Question about duration

Rule of thumb is 1% x # of years duration change in price in opposite direction of rate change.

Example, your duration is 5 years. Rates go up 2%. You lose 10%.
 
Rule of thumb is 1% x # of years duration change in price in opposite direction of rate change.

Example, your duration is 5 years. Rates go up 2%. You lose 10%.

I'm still not clear..If current share price $8.71 and current duration is 6.4 yrs. and rates rise 3% what would share price drop to..Please if you don't mind show your work..THANKS
 
Is it 6.4x3%=19.2%
19.2%x$8.71=1.67
$8.71-$1.67= $7.04
?
 
"A general rule is that with every 1% change in interest rates (up or down), the price will also change around 1% in the opposite direction, for each year of duration. For example, if a bond has a value of $100, a duration of 4 years, and rates rise 1%, then the price would decrease by 4% to $96 (1% x 4 years).Jun 18, 2020"
 
No.

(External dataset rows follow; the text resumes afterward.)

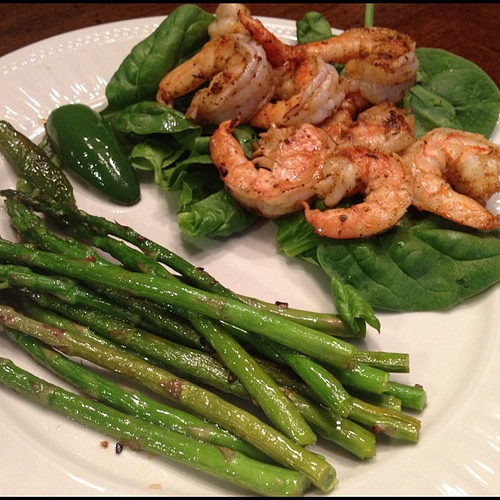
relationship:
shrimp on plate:
[298, 146, 413, 241] [0, 0, 499, 499]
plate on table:
[0, 0, 499, 499] [1, 0, 498, 87]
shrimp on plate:
[292, 25, 421, 108] [0, 0, 499, 499]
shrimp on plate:
[402, 124, 497, 235] [0, 0, 499, 499]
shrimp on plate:
[207, 120, 334, 221] [0, 0, 499, 499]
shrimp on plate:
[250, 51, 345, 126] [0, 0, 499, 499]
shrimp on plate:
[155, 26, 273, 126] [0, 0, 499, 499]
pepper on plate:
[54, 98, 129, 211] [0, 0, 499, 499]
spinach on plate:
[98, 0, 498, 341] [0, 0, 499, 499]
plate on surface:
[0, 0, 499, 499] [1, 3, 498, 88]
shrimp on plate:
[125, 7, 499, 255] [15, 12, 487, 472]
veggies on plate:
[6, 145, 416, 485] [15, 12, 487, 472]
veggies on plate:
[58, 91, 493, 271] [15, 12, 487, 472]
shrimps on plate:
[184, 41, 465, 232] [388, 310, 489, 384]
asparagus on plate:
[47, 244, 256, 443] [388, 310, 489, 384]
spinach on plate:
[104, 144, 256, 237] [388, 310, 489, 384]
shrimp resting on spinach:
[164, 16, 495, 244] [98, 0, 498, 341]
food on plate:
[46, 25, 497, 352] [0, 0, 499, 499]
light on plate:
[440, 477, 458, 498] [462, 346, 492, 450]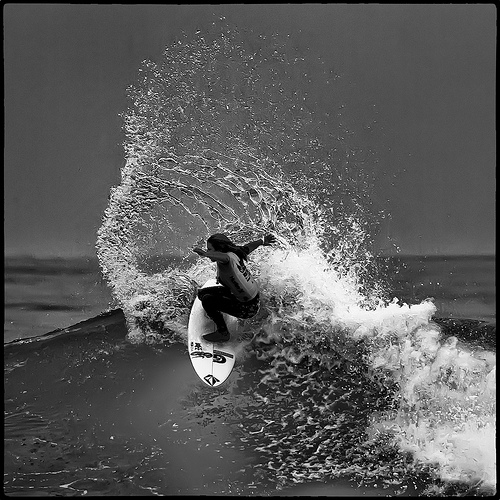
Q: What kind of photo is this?
A: Black and white.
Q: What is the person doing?
A: Surfing.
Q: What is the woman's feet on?
A: A surfboard.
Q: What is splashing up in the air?
A: Water.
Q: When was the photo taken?
A: During the daytime.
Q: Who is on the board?
A: A person.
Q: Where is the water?
A: Under the person.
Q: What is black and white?
A: The whole photo.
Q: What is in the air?
A: Water.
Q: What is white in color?
A: The board.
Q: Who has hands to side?
A: The woman.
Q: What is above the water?
A: The sky.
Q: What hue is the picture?
A: Black and white.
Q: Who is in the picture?
A: Surfer.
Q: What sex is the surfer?
A: Female.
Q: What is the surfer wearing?
A: Wet suit.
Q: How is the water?
A: Choppy.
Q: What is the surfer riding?
A: A wave.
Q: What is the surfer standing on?
A: A surfboard.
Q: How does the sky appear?
A: Black and gloomy.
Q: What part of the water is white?
A: Wave.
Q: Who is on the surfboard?
A: A man.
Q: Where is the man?
A: In the water.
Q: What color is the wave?
A: White.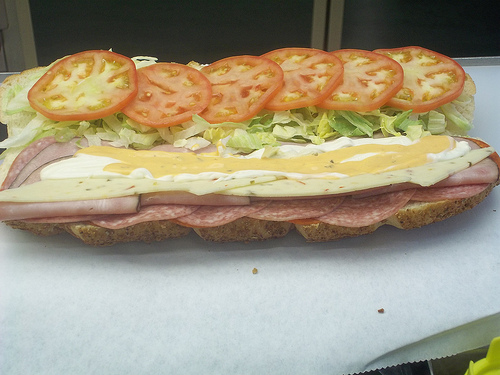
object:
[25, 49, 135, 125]
tomatoes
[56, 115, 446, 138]
lettuce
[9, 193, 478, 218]
ham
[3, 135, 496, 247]
bread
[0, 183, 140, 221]
pieces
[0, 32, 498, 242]
sandwich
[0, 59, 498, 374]
paper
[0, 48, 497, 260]
sub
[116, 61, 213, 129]
tomato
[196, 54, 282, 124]
tomato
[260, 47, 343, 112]
tomato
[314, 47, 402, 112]
tomato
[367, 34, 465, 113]
tomato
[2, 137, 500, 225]
meat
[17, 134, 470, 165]
sauce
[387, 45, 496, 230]
end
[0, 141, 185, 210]
piece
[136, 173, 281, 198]
piece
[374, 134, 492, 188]
piece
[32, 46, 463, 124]
row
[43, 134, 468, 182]
mustard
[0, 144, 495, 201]
cheese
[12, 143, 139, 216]
slice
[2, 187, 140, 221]
salami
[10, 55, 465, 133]
veggies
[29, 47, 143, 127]
slice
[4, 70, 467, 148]
salad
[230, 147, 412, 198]
piece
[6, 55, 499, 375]
table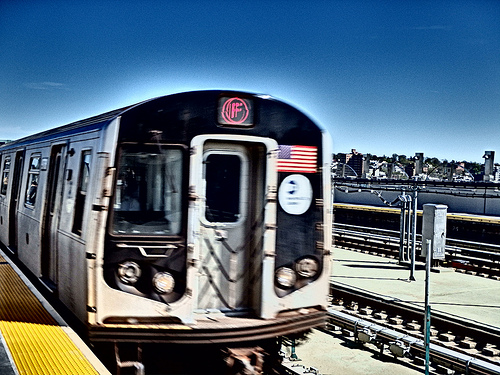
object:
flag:
[273, 143, 321, 170]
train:
[1, 89, 335, 348]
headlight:
[294, 257, 320, 278]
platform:
[1, 250, 113, 375]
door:
[36, 135, 70, 294]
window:
[69, 147, 94, 239]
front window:
[105, 139, 187, 236]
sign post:
[420, 236, 435, 345]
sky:
[1, 1, 500, 162]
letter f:
[231, 103, 244, 120]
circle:
[221, 98, 251, 126]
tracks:
[325, 280, 499, 375]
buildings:
[337, 153, 365, 179]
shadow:
[1, 254, 71, 327]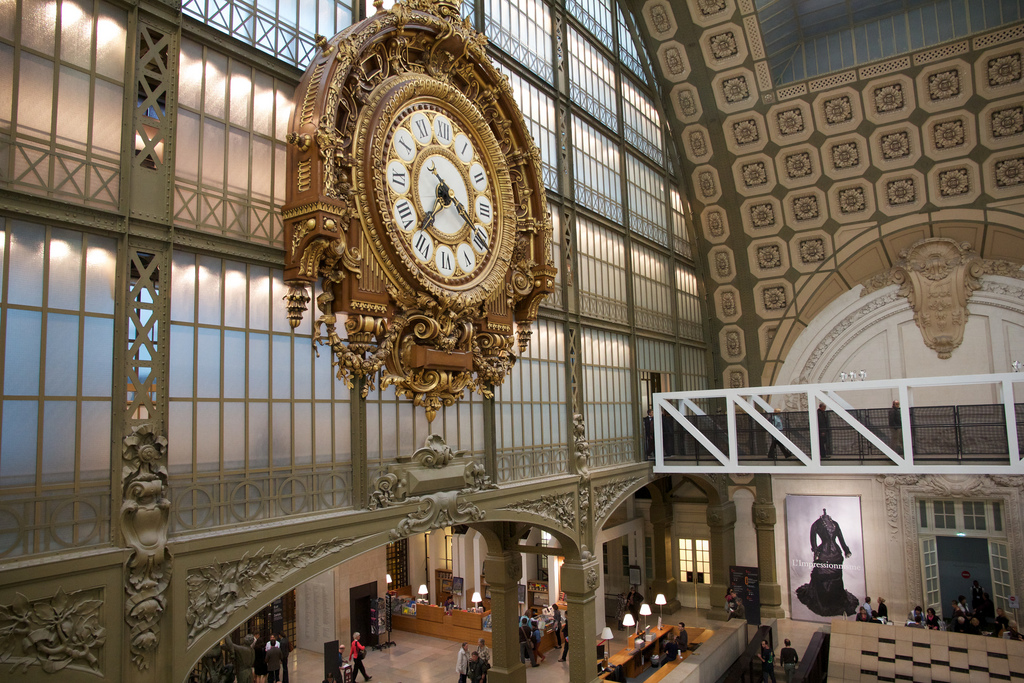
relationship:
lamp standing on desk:
[417, 579, 424, 593] [386, 580, 486, 624]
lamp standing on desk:
[466, 584, 486, 602] [401, 593, 510, 648]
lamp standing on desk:
[600, 625, 614, 658] [594, 619, 681, 676]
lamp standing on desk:
[624, 608, 637, 648] [598, 619, 679, 674]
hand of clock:
[445, 191, 495, 254] [293, 3, 564, 388]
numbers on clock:
[322, 55, 571, 302] [293, 18, 644, 399]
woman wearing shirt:
[296, 582, 417, 678] [337, 633, 392, 679]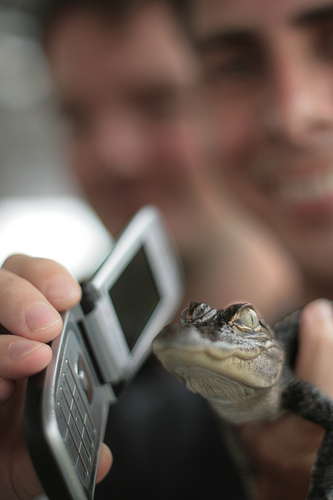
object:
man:
[0, 0, 333, 500]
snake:
[150, 298, 333, 500]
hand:
[233, 296, 333, 476]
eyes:
[180, 301, 211, 322]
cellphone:
[21, 202, 187, 500]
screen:
[108, 241, 161, 353]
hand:
[0, 252, 114, 500]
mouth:
[151, 335, 282, 390]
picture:
[0, 0, 333, 499]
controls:
[78, 368, 90, 390]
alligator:
[151, 299, 333, 500]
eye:
[231, 303, 262, 333]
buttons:
[61, 358, 77, 396]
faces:
[185, 0, 333, 278]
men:
[28, 5, 300, 500]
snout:
[151, 322, 202, 357]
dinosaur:
[150, 299, 333, 500]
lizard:
[150, 299, 333, 500]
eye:
[126, 85, 173, 111]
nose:
[91, 107, 151, 183]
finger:
[1, 251, 83, 312]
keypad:
[53, 331, 102, 495]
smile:
[250, 149, 333, 223]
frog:
[150, 299, 333, 500]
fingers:
[0, 251, 85, 403]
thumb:
[94, 438, 114, 485]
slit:
[249, 314, 253, 326]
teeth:
[275, 168, 333, 202]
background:
[0, 0, 333, 290]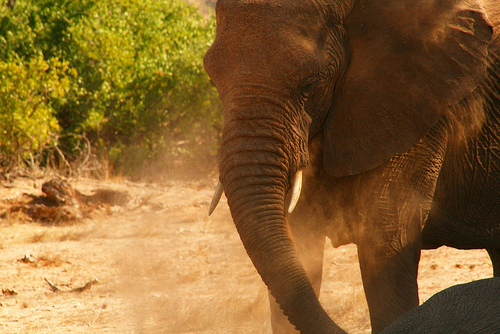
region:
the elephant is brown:
[188, 74, 493, 272]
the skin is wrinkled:
[380, 160, 480, 210]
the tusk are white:
[199, 141, 349, 232]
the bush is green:
[54, 65, 185, 121]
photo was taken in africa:
[1, 40, 491, 327]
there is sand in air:
[132, 136, 215, 211]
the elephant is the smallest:
[406, 269, 496, 326]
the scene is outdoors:
[4, 57, 496, 328]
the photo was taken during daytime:
[4, 55, 493, 332]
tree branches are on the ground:
[31, 145, 136, 225]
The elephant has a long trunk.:
[220, 167, 357, 331]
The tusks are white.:
[203, 169, 319, 218]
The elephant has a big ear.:
[354, 16, 497, 155]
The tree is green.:
[3, 18, 195, 123]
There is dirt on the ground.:
[43, 251, 191, 332]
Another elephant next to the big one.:
[393, 285, 497, 332]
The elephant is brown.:
[199, 0, 476, 260]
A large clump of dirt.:
[17, 171, 143, 234]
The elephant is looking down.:
[166, 47, 346, 162]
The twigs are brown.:
[43, 136, 124, 182]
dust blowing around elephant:
[47, 30, 475, 295]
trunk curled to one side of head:
[190, 121, 367, 328]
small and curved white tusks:
[190, 155, 306, 225]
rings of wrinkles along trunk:
[220, 100, 291, 225]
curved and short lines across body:
[441, 127, 491, 212]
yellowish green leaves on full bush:
[7, 5, 203, 170]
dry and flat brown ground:
[26, 175, 211, 317]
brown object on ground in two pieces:
[15, 165, 125, 240]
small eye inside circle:
[281, 60, 321, 110]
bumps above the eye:
[187, 35, 332, 91]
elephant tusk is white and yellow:
[282, 135, 318, 234]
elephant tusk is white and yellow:
[189, 152, 247, 224]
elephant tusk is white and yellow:
[263, 161, 314, 223]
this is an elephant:
[223, 8, 494, 273]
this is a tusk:
[288, 173, 299, 218]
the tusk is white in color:
[291, 180, 297, 195]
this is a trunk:
[249, 202, 289, 278]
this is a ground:
[71, 242, 148, 320]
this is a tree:
[64, 25, 166, 132]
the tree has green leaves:
[86, 31, 133, 90]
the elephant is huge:
[224, 8, 498, 253]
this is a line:
[223, 128, 262, 139]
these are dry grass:
[131, 258, 217, 331]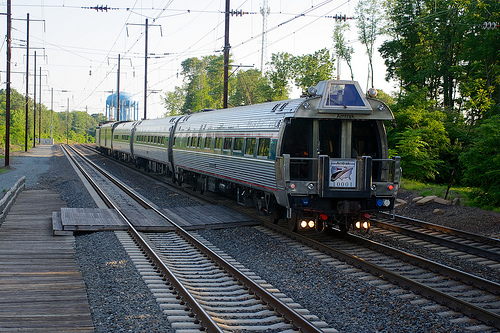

There is no formula which is going to tell you that.

The reasoning is that the NAV of the bond fund is the sum of the NAVs of the constituent individual bond holdings (spread over the number of fund shares). The NAV of each of those bond issues is determined by its "price", which is the mark-to-market and it is revalued nightly. Mark-to-market is not singularly pushed around by interest rate changes, it is based on the (last) quote...so it is influenced by investor irrationality.

For bonds that are illiquid or there is no market, the fund may apply a proprietary formula for coming up with a valuation, which may be unreliable.

So, mark-to-market may not accurately reflect a bond's true value as interest rates change. That means you are not going to be able to determine how the NAV of the fund is going to change day to day simply by looking at interest rate changes. It boils down to what price buying/selling is taking place.
 
Remember that the "increase in rates" refers to the rates of the holdings of your fund and not the rates controlled by the Fed.